> **PROMPT**:
Only the closing portion of the entries is to be reproduced: the line containing "Все права защищены." through the very last line, exactly as written.

*** Opening INFORMATION PROVIDED ***

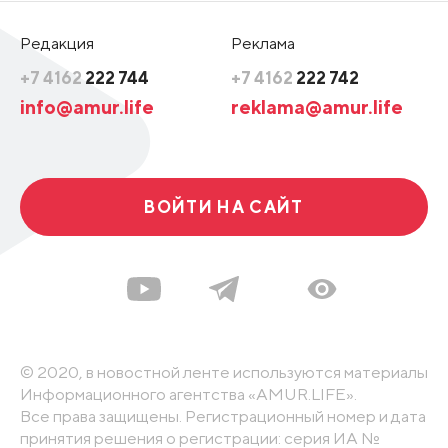
Редакция
Реклама
+7 4162
222 744
+7 4162
222 742
info@amur.life
reklama@amur.life
ВОЙТИ НА САЙТ
© 2020, в новостной ленте используются материалы
Информационного агентства «AMUR.LIFE».
Все права защищены. Регистрационный номер и дата
принятия решения о регистрации: серия ИА №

*** Closing INFORMATION PROVIDED ***

> **WRITTEN ANSWER**:
Все права защищены. Регистрационный номер и дата
принятия решения о регистрации: серия ИА №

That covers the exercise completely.